:: WHAT THE TASK REQUIRES ::
Return only that part of the material below which starts with the line containing "1: (694, 363, 0.52)" and goes on through the line containing "21: (628, 115, 0.92)", restated exactly.

[[ RECORDS, beginning ]]

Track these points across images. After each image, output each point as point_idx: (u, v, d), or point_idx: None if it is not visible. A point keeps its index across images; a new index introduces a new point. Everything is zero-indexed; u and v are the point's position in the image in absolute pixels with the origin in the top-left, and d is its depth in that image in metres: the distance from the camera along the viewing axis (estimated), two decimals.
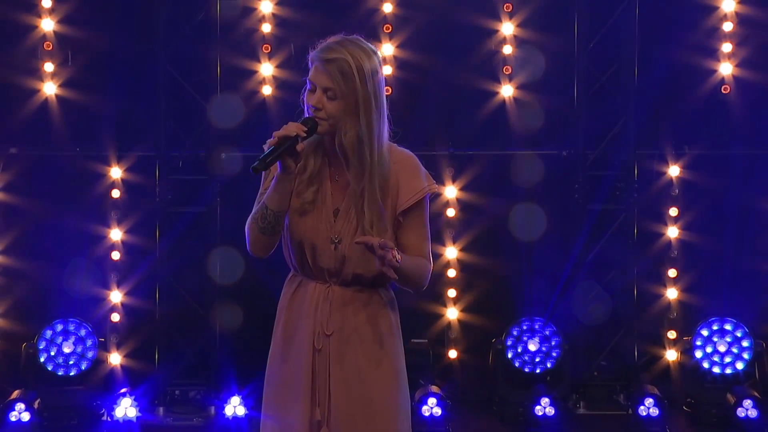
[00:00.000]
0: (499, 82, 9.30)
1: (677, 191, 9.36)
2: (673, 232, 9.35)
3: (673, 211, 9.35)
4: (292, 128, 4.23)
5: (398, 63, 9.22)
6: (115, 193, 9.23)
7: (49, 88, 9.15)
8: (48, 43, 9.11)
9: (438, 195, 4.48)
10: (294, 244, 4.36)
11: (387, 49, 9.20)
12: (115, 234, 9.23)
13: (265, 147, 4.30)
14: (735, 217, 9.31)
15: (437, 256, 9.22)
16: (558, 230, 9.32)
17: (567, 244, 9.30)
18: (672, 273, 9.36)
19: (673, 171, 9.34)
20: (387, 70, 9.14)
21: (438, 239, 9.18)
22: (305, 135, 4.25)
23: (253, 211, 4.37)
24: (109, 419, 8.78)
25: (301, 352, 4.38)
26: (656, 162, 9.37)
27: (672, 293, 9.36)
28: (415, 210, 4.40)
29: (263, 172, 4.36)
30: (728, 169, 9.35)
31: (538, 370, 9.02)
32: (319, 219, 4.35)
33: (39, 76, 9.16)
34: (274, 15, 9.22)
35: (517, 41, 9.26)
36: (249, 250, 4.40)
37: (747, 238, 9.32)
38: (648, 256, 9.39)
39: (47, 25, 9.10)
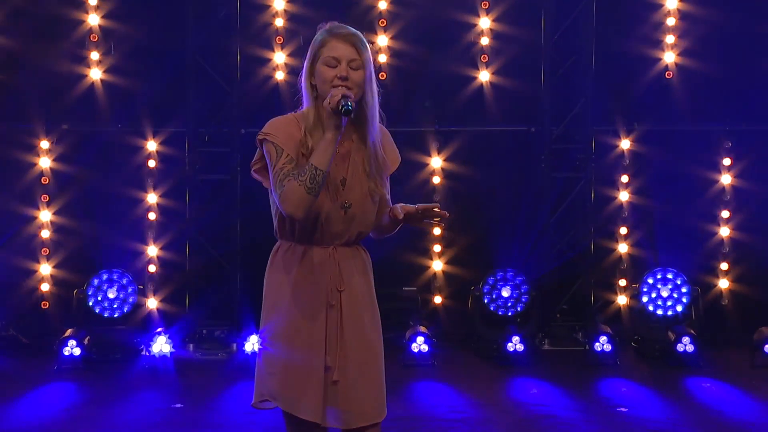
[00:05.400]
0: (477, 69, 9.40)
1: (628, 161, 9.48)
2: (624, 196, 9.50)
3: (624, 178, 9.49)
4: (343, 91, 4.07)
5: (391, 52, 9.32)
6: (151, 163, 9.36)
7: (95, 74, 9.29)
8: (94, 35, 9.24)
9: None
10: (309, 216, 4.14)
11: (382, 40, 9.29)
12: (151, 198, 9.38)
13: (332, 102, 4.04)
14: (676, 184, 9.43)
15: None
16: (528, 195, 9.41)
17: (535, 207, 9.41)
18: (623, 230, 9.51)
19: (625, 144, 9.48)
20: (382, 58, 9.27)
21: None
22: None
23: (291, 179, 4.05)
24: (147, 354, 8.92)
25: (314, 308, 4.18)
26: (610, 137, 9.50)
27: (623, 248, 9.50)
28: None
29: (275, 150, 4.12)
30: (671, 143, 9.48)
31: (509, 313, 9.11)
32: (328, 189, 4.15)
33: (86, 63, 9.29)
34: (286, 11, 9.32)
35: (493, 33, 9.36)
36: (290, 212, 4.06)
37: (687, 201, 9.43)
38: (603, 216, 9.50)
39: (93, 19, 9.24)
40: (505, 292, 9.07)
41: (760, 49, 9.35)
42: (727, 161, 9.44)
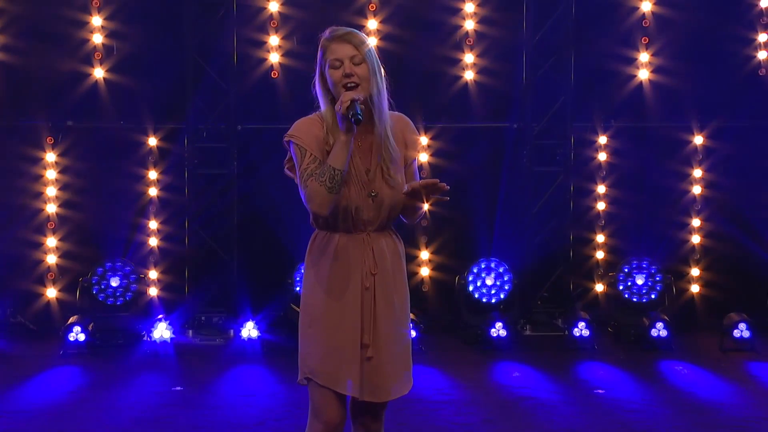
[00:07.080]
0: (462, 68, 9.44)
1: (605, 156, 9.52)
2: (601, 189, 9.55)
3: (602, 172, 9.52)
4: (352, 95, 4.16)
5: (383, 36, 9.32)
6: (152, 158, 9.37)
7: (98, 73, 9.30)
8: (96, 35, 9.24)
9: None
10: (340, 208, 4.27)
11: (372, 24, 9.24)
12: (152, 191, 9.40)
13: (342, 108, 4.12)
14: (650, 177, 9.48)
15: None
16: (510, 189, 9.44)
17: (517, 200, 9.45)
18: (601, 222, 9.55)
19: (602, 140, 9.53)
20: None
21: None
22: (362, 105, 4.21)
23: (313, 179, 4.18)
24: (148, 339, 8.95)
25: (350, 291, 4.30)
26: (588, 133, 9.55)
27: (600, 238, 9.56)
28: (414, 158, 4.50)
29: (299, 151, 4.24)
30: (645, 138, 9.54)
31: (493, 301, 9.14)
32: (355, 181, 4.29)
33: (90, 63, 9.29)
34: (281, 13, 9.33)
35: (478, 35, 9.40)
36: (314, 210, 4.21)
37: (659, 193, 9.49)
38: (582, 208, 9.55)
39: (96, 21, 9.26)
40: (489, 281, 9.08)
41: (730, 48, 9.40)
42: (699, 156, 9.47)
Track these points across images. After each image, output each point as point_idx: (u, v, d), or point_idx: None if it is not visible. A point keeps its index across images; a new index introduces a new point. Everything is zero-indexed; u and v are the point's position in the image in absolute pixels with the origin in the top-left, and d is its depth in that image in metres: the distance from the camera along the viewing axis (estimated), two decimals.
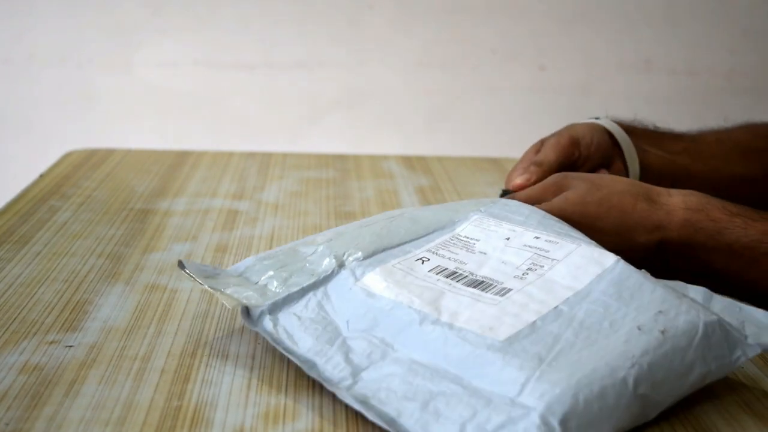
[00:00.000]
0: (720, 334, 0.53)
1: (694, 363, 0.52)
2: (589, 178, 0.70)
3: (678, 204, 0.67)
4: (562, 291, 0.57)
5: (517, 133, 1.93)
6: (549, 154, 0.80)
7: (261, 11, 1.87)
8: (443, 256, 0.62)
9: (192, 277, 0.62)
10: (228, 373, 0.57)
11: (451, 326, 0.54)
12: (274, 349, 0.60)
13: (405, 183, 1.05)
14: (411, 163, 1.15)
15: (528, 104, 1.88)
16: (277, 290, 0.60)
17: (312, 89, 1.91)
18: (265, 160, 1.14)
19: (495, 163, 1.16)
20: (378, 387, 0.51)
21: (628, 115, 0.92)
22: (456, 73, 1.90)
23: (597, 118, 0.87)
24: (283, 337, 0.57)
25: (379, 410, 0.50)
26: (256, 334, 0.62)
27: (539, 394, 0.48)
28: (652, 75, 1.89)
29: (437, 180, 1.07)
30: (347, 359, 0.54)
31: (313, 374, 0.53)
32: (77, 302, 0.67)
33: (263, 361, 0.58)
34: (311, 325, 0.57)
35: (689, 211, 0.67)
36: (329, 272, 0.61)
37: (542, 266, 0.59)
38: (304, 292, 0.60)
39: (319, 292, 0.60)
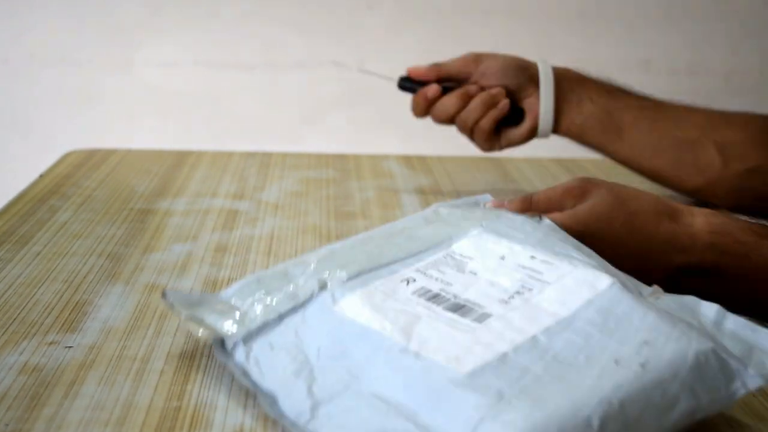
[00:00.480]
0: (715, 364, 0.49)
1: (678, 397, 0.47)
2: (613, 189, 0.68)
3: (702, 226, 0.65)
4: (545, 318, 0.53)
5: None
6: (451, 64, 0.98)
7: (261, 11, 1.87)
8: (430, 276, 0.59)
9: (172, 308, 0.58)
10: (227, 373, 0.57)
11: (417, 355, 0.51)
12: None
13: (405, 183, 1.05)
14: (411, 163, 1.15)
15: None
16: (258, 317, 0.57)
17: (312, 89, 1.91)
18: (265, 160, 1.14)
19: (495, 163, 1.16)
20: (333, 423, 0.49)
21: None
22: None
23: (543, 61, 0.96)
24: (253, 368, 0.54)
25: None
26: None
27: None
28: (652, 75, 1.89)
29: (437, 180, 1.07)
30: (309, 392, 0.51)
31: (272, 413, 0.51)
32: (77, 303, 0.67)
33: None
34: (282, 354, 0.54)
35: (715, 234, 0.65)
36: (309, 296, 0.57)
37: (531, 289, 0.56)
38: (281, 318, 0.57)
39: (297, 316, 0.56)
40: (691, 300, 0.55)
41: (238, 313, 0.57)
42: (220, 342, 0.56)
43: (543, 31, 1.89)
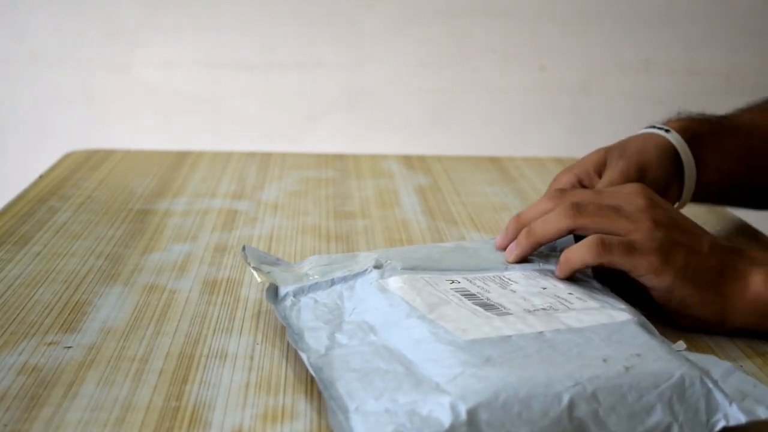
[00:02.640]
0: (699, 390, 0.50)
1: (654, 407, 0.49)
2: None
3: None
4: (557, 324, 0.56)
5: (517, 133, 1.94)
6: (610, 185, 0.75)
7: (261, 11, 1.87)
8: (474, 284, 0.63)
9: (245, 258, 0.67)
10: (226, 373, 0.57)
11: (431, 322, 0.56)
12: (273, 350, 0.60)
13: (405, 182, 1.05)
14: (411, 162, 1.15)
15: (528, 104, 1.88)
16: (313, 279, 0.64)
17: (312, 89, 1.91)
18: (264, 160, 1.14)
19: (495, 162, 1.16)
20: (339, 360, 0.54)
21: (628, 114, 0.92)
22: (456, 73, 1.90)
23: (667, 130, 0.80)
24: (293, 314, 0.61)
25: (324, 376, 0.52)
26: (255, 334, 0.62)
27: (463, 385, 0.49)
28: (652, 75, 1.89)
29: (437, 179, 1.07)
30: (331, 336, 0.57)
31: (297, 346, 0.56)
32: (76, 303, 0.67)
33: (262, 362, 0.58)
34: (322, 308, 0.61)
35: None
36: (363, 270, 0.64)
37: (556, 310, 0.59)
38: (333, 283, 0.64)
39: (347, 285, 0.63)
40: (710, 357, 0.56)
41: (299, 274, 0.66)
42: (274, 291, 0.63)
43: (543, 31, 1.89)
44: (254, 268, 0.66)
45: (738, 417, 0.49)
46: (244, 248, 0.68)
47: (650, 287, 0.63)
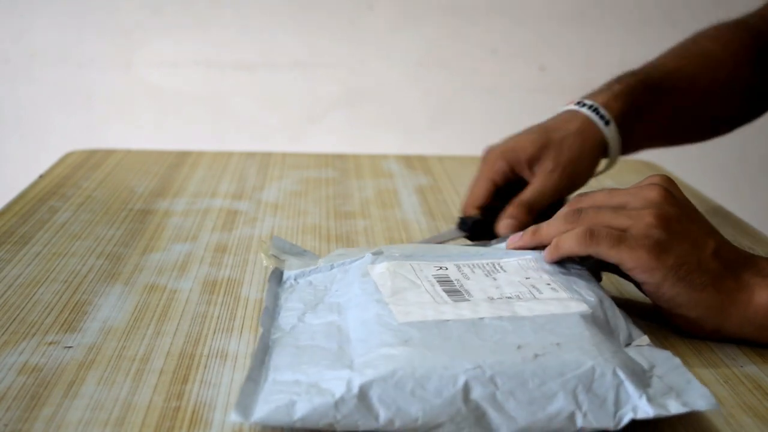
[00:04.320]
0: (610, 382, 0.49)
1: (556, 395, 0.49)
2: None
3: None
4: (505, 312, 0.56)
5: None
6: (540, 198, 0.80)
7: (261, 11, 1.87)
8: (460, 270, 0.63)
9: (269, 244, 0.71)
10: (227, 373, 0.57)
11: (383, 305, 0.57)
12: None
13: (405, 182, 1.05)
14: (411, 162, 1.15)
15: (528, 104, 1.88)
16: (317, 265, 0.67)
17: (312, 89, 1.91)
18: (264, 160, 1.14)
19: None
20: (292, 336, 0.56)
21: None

[[ RECORDS, end ]]

:: ANSWER BOX ::
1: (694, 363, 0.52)
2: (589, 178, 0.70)
3: (678, 204, 0.67)
4: (562, 291, 0.57)
5: (517, 133, 1.93)
6: (549, 154, 0.80)
7: (261, 11, 1.87)
8: (443, 256, 0.62)
9: (192, 277, 0.62)
10: (228, 373, 0.57)
11: (451, 326, 0.54)
12: (274, 349, 0.60)
13: (405, 183, 1.05)
14: (411, 163, 1.15)
15: (528, 104, 1.88)
16: (277, 290, 0.60)
17: (312, 89, 1.91)
18: (265, 160, 1.14)
19: (495, 163, 1.16)
20: (378, 387, 0.51)
21: (628, 115, 0.92)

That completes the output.